Dara Torres is worked on by her trainers before swimming at the Texas Senior Circuit Long Course Meet #3 at Texas A&M University Student Recreation Center Natatorium on May 20, 2012 in College Station, Texas. Torres finished first in her Womens 50 LC Meter Freestyle prelim with a time of 25.78. (Photo by Bob Levey/Getty Images)
By Phil Minshull, Special to Universal Sports
The superlatives start piling up when you start to describe Dara Torres, which is only part of the wonder because she is still potentially capable of adding to them.
At 45, and the mother of a 6-year-old daughter, she is bidding to become the first American to make six Olympic swim teams; that’s an impressive statistic on its own but even more stunning when you consider that she also stood out the 1996 and 2004 Games.
Torres made her Olympic debut in 1984 as a 17-year-old, earning a gold medal as part of the Team USA 4x100m relay team.
Remember, this was an era when there were two Germanys, one Soviet Union, and the Cold War was still going strong with the Soviet Bloc boycott of the Los Angeles Games.
She has since gone on to amass 12 Olympic medals of all hues, including further victories in the 4x100m relay in 1992 and 2000 and also a 4x100m medley relay gold in Sydney 12 years ago.
Her Games tally is a record for women swimmers, an honor she co-owns with her one-time Team USA relay colleague Jenny Thompson, and only the Soviet gymnast Larisa Latynina has got more medals among from female Olympians across all sports.
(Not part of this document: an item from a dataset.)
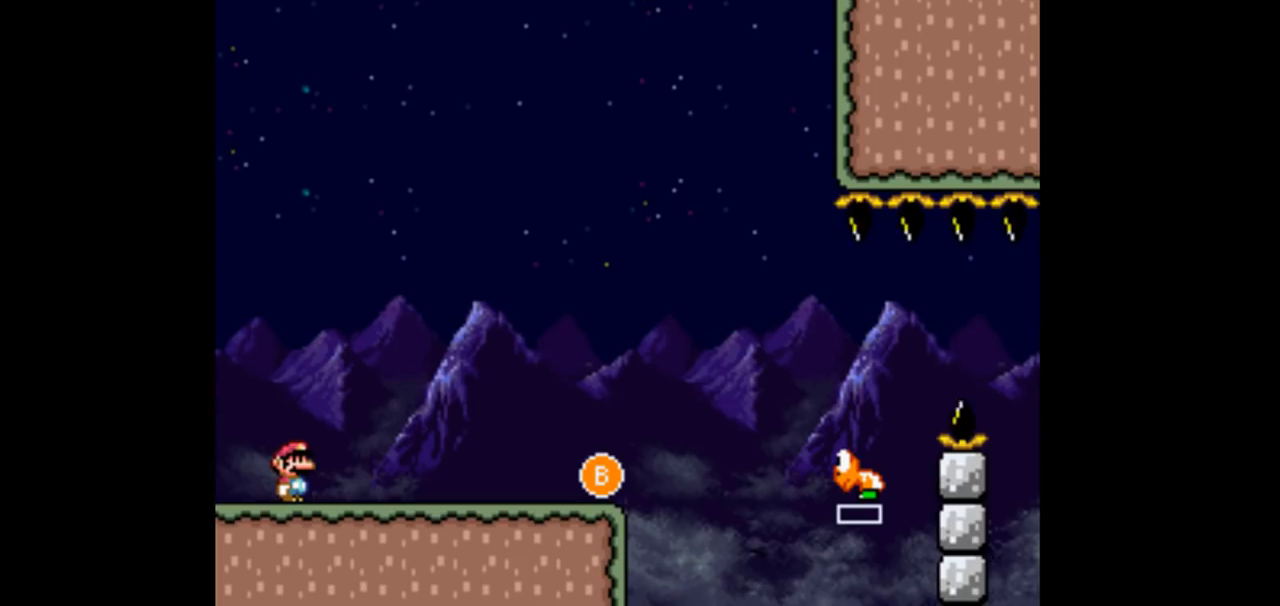
Gameplay with a controller (Nintendo layout); each line is a JSON object with the inputs held at the frame after it. "events" lists button and stick changes between this image and that frame as [ms after this image, input, new state], when the widget could be followed in between. Not read: DPAD_DOWN L3 R1 R3 Y.
{"buttons": ["DPAD_RIGHT"], "events": [[100, "DPAD_RIGHT", "down"]]}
This time around, Torres is just focusing on the 50m freestyle, what has become her signature event in the last decade and the one in which she almost fulfilled her ambition of getting an individual gold medal four years ago.
Torres swam a still-standing American record holder of 24.07 in Beijing but just denied the crowning accolade of her career when she finished just 1-100th behind the German winner Britta Steffen, a swimmer almost 17 years her junior who went on to set the current world record of 23.73 at the 2009 World Championships.
However, Torres has got well-accustomed to the age-related comparisons between herself and her rivals.
Most of the other 164 entries in the 50m freestyle at next week’s U.S. Olympic Trials in Omaha are more than half her age.
Nevertheless, Californian native who is now based in Florida and who has been preparing for the Trials in Coral Springs, is still a good outside bet to get one of the two places on the Olympic team.
She may be seeded eighth but, obviously, is hugely experienced at knowing how to bring best game to the table.
However, she has had three knee surgeries as well as a pair of operations on an injured shoulder and hernia since Beijing and she knows that this may be her last roll of the dice as a top-level swimmer.
“It seems like I’m sore every freaking day. You never get a day where you’re like: ‘My whole body just feels really good’,” joked Torres, in a recent interview with the Washington Post.
Torres also revealed that, despite her age-defying performances, she bought her first pair of reading glasses last year and now sports a few gray hairs.
“This has definitely mentally and physically been the most challenging Olympics I’ve ever trained for by far. It’s only been four years since the last one. I don’t know why I’m suddenly feeling the effects of age now, but I am,” she admitted.
However, even if it is her last roll of the dice as a top-level swimmer, it would take a brave gambler to would bet against her being on the plane to London.